- [WHAT TO DO]:
Repeat each line of the material below exactly as it appears, minus any pictures.

- [GIVEN RECORDS]:
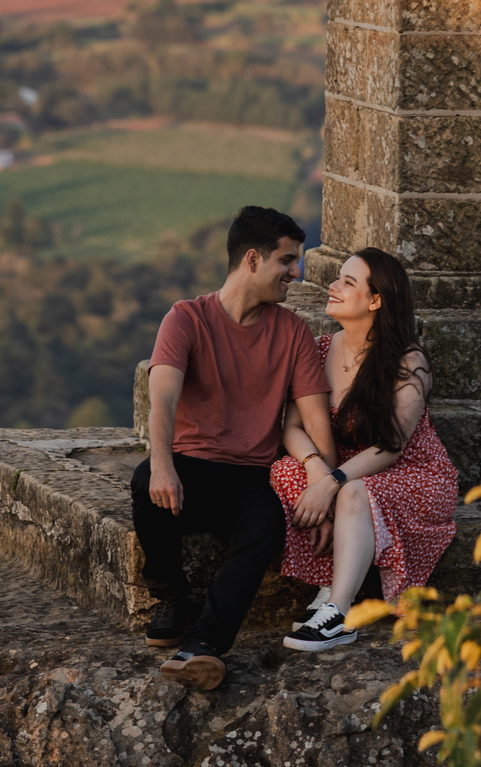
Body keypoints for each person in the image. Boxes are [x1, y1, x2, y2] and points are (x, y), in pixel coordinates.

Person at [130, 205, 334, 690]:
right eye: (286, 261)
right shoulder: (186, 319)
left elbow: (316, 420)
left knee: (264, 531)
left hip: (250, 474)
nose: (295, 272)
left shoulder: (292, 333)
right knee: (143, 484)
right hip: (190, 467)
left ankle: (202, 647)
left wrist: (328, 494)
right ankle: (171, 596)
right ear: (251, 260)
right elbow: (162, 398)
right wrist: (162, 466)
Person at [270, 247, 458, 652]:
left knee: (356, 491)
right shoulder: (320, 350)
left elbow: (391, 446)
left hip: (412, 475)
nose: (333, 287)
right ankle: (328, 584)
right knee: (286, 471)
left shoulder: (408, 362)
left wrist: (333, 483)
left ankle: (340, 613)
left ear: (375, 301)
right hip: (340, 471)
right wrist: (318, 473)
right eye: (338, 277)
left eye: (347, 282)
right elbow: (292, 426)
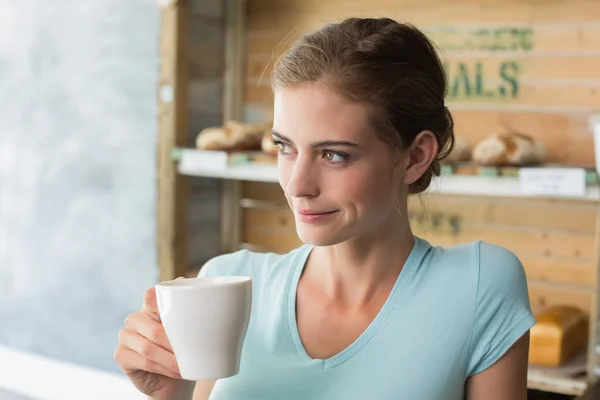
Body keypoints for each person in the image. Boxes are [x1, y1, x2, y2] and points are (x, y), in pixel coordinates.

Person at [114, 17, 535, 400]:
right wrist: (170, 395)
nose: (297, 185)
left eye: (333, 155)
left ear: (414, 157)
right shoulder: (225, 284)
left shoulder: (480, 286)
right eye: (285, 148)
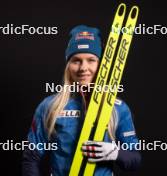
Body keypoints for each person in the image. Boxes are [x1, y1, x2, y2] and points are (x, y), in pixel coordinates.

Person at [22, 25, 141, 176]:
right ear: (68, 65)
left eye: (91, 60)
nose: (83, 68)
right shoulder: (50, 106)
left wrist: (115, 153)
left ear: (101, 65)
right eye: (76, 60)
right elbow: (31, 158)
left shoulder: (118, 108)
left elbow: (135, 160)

- [OUTPUT FOR THIS TASK]:
Body keypoints for each person in the image. Boxes are [x1, y1, x2, y2] and points are (x, y), in pixel coordinates.

Person at [130, 205, 334, 690]:
right eye: (286, 261)
right shoulder: (186, 319)
left elbow: (316, 420)
left knee: (264, 531)
left hip: (250, 474)
nose: (295, 272)
left shoulder: (292, 333)
right knee: (143, 484)
right hip: (190, 467)
left ankle: (202, 647)
left wrist: (328, 494)
right ankle: (171, 596)
right ear: (251, 260)
right elbow: (162, 398)
right wrist: (162, 466)
Person at [270, 247, 458, 652]:
left knee: (356, 491)
right shoulder: (320, 350)
left elbow: (391, 446)
left hip: (412, 475)
nose: (333, 287)
right ankle: (328, 584)
right knee: (286, 471)
left shoulder: (408, 362)
left wrist: (333, 483)
left ankle: (340, 613)
left ear: (375, 301)
right hip: (340, 471)
right wrist: (318, 473)
right eye: (338, 277)
left eye: (347, 282)
right elbow: (292, 426)
Body keypoints for each person in the image. Boxes are [x1, y1, x2, y2] and points are (x, y), in pixel coordinates.

Person at [114, 17, 535, 400]:
right wrist: (170, 395)
nose: (297, 185)
left eye: (333, 155)
left ear: (414, 157)
right shoulder: (225, 284)
left shoulder: (480, 286)
right eye: (285, 148)
Body keypoints for each person in the image. Boxes are [x1, y1, x2, y2] and points are (x, y), in pixel coordinates.

Person at [22, 25, 141, 176]:
right ear: (68, 65)
left eye: (91, 60)
nose: (83, 68)
right shoulder: (50, 106)
left wrist: (115, 153)
left ear: (101, 65)
right eye: (76, 60)
right elbow: (31, 158)
left shoulder: (118, 108)
left elbow: (135, 160)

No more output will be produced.